Selesai doa bersama, anak-anak langsung berlarian pulang menembus hujan. Hujan seolah mengepung pulau ini, tak memberi sedikitpun celah untuk melaluinya.

31 Desember hampir berakhir di peraduan malam. Aku dan bapak seperti biasa duduk bersama membicarakan segala urusan dalam semua bahasa. Tiba-tiba Ketua Pemuda datang, dengan tujuan memberitahu kepada Kepala Kampung, bahwa nanti malam ada bunyi-bunyian sebagai pertanda pergantian tahun katanya. Bapak menyepakati, dengan syarat tetap menjaga ketertiban.

Kita kembali bercerita, tentang perkembangan kampung, tentang fasilitas penunjang di daerah kepulauan seperti sarana transportasi, sanitasi, dan penerangan yang belum ada jawaban. Kita juga memacu pikiran menggali solusi terhadap kebutuhan masyarakat secara umum sampai membahas tentang kinerja penentu kebijakan.

Obrolan anak dan bapak yang mirip acara dialog interaktif ini semakin mencair karena diselingi dengan mop-mop Papua yang Bapak lontarkan. Bapakku memang sangat besar kemauannya untuk maju. Sampai pertanyaan-pertanyaan di luar akal saja beliau lontarkan.

“Sebaiknya kita duduk di depan rumah saja, biar pikiran semakin terbuka”, kataku yang juga mengajak Subkhi, seorang pengajar muda yang sedang berkunjung ke Pulau Tarak.

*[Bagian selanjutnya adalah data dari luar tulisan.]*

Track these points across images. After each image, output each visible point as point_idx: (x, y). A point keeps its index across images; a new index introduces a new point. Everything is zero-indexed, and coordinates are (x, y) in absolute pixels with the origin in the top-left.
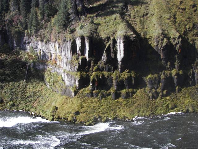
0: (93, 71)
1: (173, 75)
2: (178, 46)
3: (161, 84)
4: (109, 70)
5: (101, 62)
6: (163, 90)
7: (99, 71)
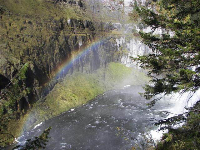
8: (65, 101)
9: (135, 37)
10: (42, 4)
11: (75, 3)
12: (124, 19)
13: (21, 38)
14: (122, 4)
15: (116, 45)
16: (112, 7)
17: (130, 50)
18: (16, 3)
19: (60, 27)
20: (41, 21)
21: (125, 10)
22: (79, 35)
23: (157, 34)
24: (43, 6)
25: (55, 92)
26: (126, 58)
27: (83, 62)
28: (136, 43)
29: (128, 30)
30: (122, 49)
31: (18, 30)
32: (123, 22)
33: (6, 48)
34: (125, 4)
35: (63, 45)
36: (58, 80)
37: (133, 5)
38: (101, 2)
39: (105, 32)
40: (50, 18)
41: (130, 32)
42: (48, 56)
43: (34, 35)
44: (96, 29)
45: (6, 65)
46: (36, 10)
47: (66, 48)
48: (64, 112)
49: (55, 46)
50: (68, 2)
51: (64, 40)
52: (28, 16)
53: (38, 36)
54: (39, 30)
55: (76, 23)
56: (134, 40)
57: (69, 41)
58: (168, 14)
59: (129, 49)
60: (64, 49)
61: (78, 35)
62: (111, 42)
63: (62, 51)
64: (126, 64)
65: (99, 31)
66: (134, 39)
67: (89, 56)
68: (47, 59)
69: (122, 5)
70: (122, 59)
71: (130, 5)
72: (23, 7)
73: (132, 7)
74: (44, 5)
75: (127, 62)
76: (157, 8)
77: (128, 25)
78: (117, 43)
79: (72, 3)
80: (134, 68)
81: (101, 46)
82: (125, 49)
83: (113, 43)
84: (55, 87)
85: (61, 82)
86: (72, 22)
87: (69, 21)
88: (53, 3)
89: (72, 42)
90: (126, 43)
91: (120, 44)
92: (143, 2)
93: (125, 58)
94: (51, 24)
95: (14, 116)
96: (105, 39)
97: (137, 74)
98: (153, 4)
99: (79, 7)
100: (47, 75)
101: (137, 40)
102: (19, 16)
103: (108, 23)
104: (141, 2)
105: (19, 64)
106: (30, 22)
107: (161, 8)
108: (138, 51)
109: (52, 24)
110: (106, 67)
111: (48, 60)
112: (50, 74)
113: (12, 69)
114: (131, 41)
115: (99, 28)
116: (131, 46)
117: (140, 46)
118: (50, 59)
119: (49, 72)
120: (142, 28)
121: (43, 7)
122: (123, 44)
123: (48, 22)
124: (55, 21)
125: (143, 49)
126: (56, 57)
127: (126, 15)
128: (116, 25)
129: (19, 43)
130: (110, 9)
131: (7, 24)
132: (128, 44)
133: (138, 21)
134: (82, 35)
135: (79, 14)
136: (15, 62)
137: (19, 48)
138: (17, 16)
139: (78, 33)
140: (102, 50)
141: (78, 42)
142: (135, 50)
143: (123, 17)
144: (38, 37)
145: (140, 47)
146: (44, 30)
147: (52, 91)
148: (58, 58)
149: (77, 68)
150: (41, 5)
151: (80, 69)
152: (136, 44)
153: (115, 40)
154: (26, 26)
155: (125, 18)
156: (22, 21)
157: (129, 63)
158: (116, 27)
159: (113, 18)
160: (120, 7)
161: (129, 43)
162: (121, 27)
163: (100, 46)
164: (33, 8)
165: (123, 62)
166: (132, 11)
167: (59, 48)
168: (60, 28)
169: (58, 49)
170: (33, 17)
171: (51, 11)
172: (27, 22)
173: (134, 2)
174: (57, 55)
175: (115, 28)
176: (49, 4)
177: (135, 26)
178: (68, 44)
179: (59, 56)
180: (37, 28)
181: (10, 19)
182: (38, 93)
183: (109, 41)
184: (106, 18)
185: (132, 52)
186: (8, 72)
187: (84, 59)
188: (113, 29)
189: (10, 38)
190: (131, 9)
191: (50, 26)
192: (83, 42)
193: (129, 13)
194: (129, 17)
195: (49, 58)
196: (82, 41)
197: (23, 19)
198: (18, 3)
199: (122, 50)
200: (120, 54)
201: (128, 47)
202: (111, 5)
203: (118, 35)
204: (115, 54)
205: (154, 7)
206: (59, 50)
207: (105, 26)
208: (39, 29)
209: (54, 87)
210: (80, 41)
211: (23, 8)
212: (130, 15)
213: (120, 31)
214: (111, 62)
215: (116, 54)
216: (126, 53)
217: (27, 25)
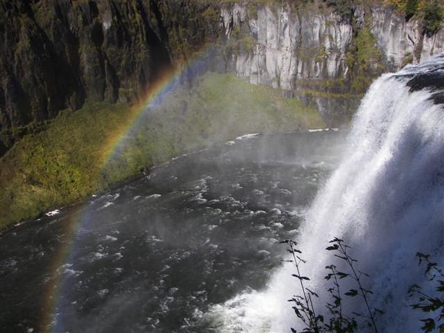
8: (34, 188)
15: (221, 24)
17: (259, 37)
26: (249, 59)
27: (119, 73)
28: (274, 18)
30: (237, 36)
35: (48, 26)
36: (27, 126)
47: (58, 35)
48: (22, 221)
49: (19, 31)
51: (52, 12)
56: (268, 10)
57: (70, 15)
59: (255, 36)
60: (52, 39)
62: (208, 17)
63: (44, 45)
64: (249, 77)
66: (270, 7)
67: (134, 58)
70: (237, 64)
78: (223, 21)
80: (272, 88)
81: (177, 31)
82: (247, 35)
83: (212, 21)
85: (38, 132)
89: (80, 18)
90: (247, 19)
91: (231, 24)
93: (246, 59)
96: (189, 11)
97: (278, 103)
101: (279, 11)
108: (280, 41)
110: (191, 86)
114: (261, 14)
116: (260, 26)
117: (286, 26)
122: (241, 22)
125: (295, 34)
126: (20, 61)
132: (253, 23)
141: (102, 19)
142: (272, 38)
145: (284, 29)
148: (28, 63)
149: (98, 92)
151: (109, 93)
152: (274, 22)
153: (217, 13)
157: (256, 73)
161: (256, 18)
163: (174, 29)
165: (241, 70)
167: (29, 34)
169: (27, 37)
174: (25, 55)
178: (67, 25)
179: (31, 57)
183: (203, 15)
185: (264, 43)
187: (120, 66)
192: (115, 18)
196: (110, 16)
199: (237, 38)
200: (231, 49)
201: (254, 31)
204: (219, 51)
206: (31, 43)
210: (105, 15)
214: (209, 72)
215: (222, 50)
216: (249, 46)
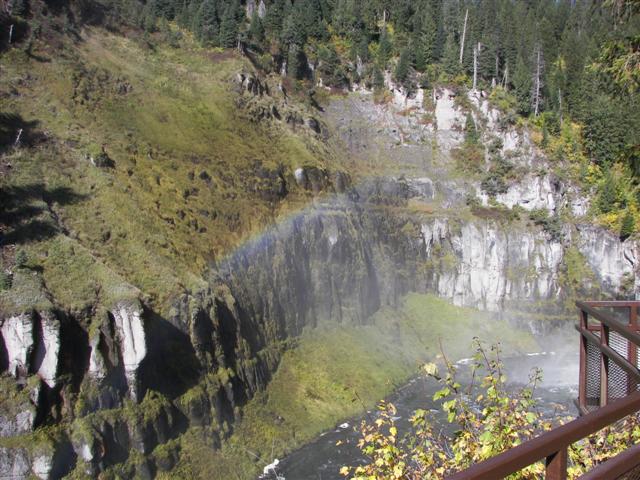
0: (74, 417)
1: (224, 383)
2: (212, 310)
3: (213, 409)
4: (112, 404)
5: (89, 384)
6: (221, 422)
7: (91, 412)
8: (318, 402)
9: (475, 219)
10: (225, 123)
11: (302, 122)
12: (441, 167)
13: (191, 219)
14: (430, 125)
15: (421, 241)
16: (404, 133)
17: (464, 255)
18: (161, 121)
19: (280, 190)
20: (230, 172)
21: (441, 140)
22: (329, 212)
23: (539, 207)
24: (228, 129)
25: (286, 374)
26: (453, 278)
27: (342, 291)
28: (480, 236)
29: (453, 198)
30: (438, 254)
31: (180, 195)
32: (438, 175)
33: (165, 246)
34: (439, 124)
35: (290, 240)
36: (286, 341)
37: (463, 126)
38: (369, 118)
39: (388, 205)
40: (253, 163)
41: (459, 204)
42: (259, 272)
43: (220, 212)
44: (364, 197)
45: (178, 295)
46: (213, 141)
47: (297, 250)
48: (324, 431)
49: (275, 245)
50: (284, 118)
51: (291, 226)
52: (196, 158)
53: (229, 215)
54: (230, 199)
55: (317, 179)
56: (473, 227)
57: (304, 229)
58: (565, 150)
59: (459, 254)
60: (294, 253)
61: (324, 213)
62: (407, 233)
63: (292, 260)
64: (452, 298)
65: (373, 201)
66: (475, 224)
67: (355, 275)
68: (258, 283)
69: (430, 128)
70: (440, 284)
71: (455, 126)
72: (179, 133)
73: (461, 131)
74: (231, 127)
75: (455, 290)
76: (534, 134)
77: (454, 184)
78: (423, 238)
79: (295, 121)
80: (477, 309)
81: (379, 247)
82: (448, 252)
83: (412, 237)
84: (282, 361)
85: (294, 348)
86: (307, 176)
87: (298, 172)
88: (252, 120)
89: (313, 233)
90: (449, 236)
91: (432, 241)
92: (491, 119)
93: (450, 278)
94: (255, 181)
95: (208, 439)
96: (389, 226)
98: (521, 125)
99: (313, 132)
100: (261, 325)
101: (484, 228)
102: (175, 157)
103: (394, 178)
104: (484, 117)
105: (206, 292)
106: (204, 176)
107: (545, 136)
108: (486, 260)
109: (259, 180)
110: (396, 307)
111: (260, 285)
112: (266, 324)
113: (191, 306)
114: (465, 231)
115: (370, 193)
116: (465, 244)
117: (493, 244)
118: (264, 280)
119: (265, 318)
120: (495, 191)
121: (231, 134)
122: (441, 239)
123: (248, 175)
124: (266, 174)
125: (503, 253)
126: (278, 276)
127: (445, 156)
128: (419, 184)
129: (188, 233)
130: (397, 139)
131: (151, 180)
132: (456, 240)
133: (480, 172)
134: (334, 213)
135: (317, 154)
136: (194, 287)
137: (191, 246)
138: (171, 157)
139: (324, 208)
140: (382, 256)
141: (327, 233)
142: (477, 256)
143: (436, 161)
144: (230, 218)
145: (491, 247)
146: (243, 197)
147: (278, 371)
148: (284, 277)
149: (326, 310)
150: (223, 126)
151: (335, 311)
152: (479, 239)
153: (417, 229)
154: (195, 185)
155: (442, 164)
156: (183, 171)
157: (461, 294)
158: (419, 189)
159: (408, 164)
160: (426, 133)
161: (460, 235)
162: (433, 189)
164: (205, 136)
165: (444, 291)
166: (461, 144)
167: (283, 248)
168: (278, 194)
169: (282, 251)
170: (210, 160)
171: (252, 144)
172: (197, 174)
173: (465, 118)
174: (282, 269)
175: (415, 194)
176: (242, 125)
177: (472, 188)
178: (302, 240)
179: (286, 271)
180: (225, 192)
181: (154, 167)
182: (250, 376)
183: (403, 230)
184: (389, 166)
185: (468, 261)
186: (183, 313)
187: (342, 283)
188: (411, 195)
189: (167, 219)
190: (457, 139)
191: (256, 188)
192: (340, 233)
193: (453, 151)
194: (454, 162)
195: (261, 277)
196: (336, 231)
197: (188, 167)
198: (166, 121)
199: (438, 256)
200: (433, 268)
201: (458, 248)
202: (400, 128)
203: (427, 212)
204: (420, 269)
205: (526, 133)
207: (386, 187)
208: (229, 196)
209: (279, 362)
210: (330, 230)
211: (180, 136)
212: (456, 154)
213: (432, 201)
214: (410, 292)
215: (423, 269)
216: (452, 265)
217: (198, 183)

Kulihat langit mulai memberi celah untuk cahaya. Mendung sudah mulai luntur dan terhempas ke angkasa. Kita bertiga kembali duduk sambil bercerita, berpikir dan tertawa, di bawah cahaya pelita.

Ketika asik bercerita, sayup-sayup terdengar suara ketuk-ketuk. Sejurus kemudian bunyi ting-ting-ting menyusul.

“Bapak, sudah jam 12 kah?”, saya bertanya kepada Bapak.

Sambil mengarahkan korek api bapak mengintip jam dinding di tengah kegelapan.

“Iyo Pak guru. Su kunci tahun ini.” kata bapak.

Aku terpancing suara ketuk-ketuk dan ting-ting-ting tadi. Aku langsung lari ke dalam kamar dan mengeluarkan jimbe, kemudian secara reflek bapak mengangkat gitar.

Di tempat yang sama sewaktu kita duduk dan bercerita, aku, bapak, dan subkhi mulai bernyanyi, dan menari. Lagu yang kami mainkan tak karuan. Sampai akhirnya bapak mendendangkan lagu adat.

Yaum binato yaum binato

Patipi weri sonak jimboro yainggaro…

Inggaro… inggaro… jimboro yainggaro…

Aku main jimbe, bapak main gitar

Jimbe semakin kupukul kencang, dengan ritme yang sesuai dengan tarian perang. Saat pertunjukkan kecil ini sedang klimaks kulihat cahaya senter mulai mendekat. Ah, ternyata segerombol pemuda mendatangi kami. Sambil geleng-geleng kepala mereka bilang, “Memang… bapak dan anak bisa saja…”.

Selesai membuat pertunjukkan kecil ini, para pemuda menyampaikan bahwa kami diundang minum teh sambil cerita-cerita di rumah Sekretaris Kampung.

Sambil melangkah menuju rumah yang dituju, kembali kupukul jimbeku.

Kali ini lagu yang kunyanyikan bercerita tentang tahun baru.

Selamat tahun baru, kami ucapkan

Selamat panjang umur, kita kan doakan

Selamat sejahtera, sehat, sentausa

Selamat tahun baru, kita kan bahagia

Lagu yang kumodifikasi dari lagu ulang tahun itu membuat para pemuda tertawa, namun akhirnya mengikutiku juga untuk menyanyikannya.

bernyanyi lagu tahun baru

masyarakat mulai berkumpul

 

Akhirnya sambil duduk minum teh dan hidangan yang tersedia, kami berkumpul bersama warga lainnya sampai jarum jam menunjuk angka dua.

“Inilah tahun baru pertama saya yang paling berbeda. Perayaan tahun baru yang hidmat, meriah, namun sederhana. Seumur hidup, saya mengalami tahun baru di Jawa, baru kali ini di Papua. Dari dulu, tahun baru selalu dirayakan dengan cahaya kembang api di tengah kota, tetapi kali ini saya nikmati di sebuah pulau kecil dengan pelita, dan keakraban dengan warga.”, kataku saat disuruh membuka kata di tengah mereka.

______________________________________________

1 Januari 2012. Di Pulau Tarak, Distrik Karas, Kabupaten Fakfak, Papua Barat.